Could you rewrite the data below, swapping each "voiture" for "auto" and keeping everything else the same?

[PROVIDED RECORDS — start]

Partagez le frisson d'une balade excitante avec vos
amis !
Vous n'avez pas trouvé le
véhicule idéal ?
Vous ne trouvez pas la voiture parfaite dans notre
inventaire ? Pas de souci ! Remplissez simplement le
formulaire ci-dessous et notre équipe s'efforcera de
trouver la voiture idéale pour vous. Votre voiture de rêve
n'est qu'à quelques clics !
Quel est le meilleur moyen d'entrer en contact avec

[PROVIDED RECORDS — finish]

» **SOLUTION TO THIS TASK**
Partagez le frisson d'une balade excitante avec vos
amis !
Vous n'avez pas trouvé le
véhicule idéal ?
Vous ne trouvez pas la auto parfaite dans notre
inventaire ? Pas de souci ! Remplissez simplement le
formulaire ci-dessous et notre équipe s'efforcera de
trouver la auto idéale pour vous. Votre auto de rêve
n'est qu'à quelques clics !
Quel est le meilleur moyen d'entrer en contact avec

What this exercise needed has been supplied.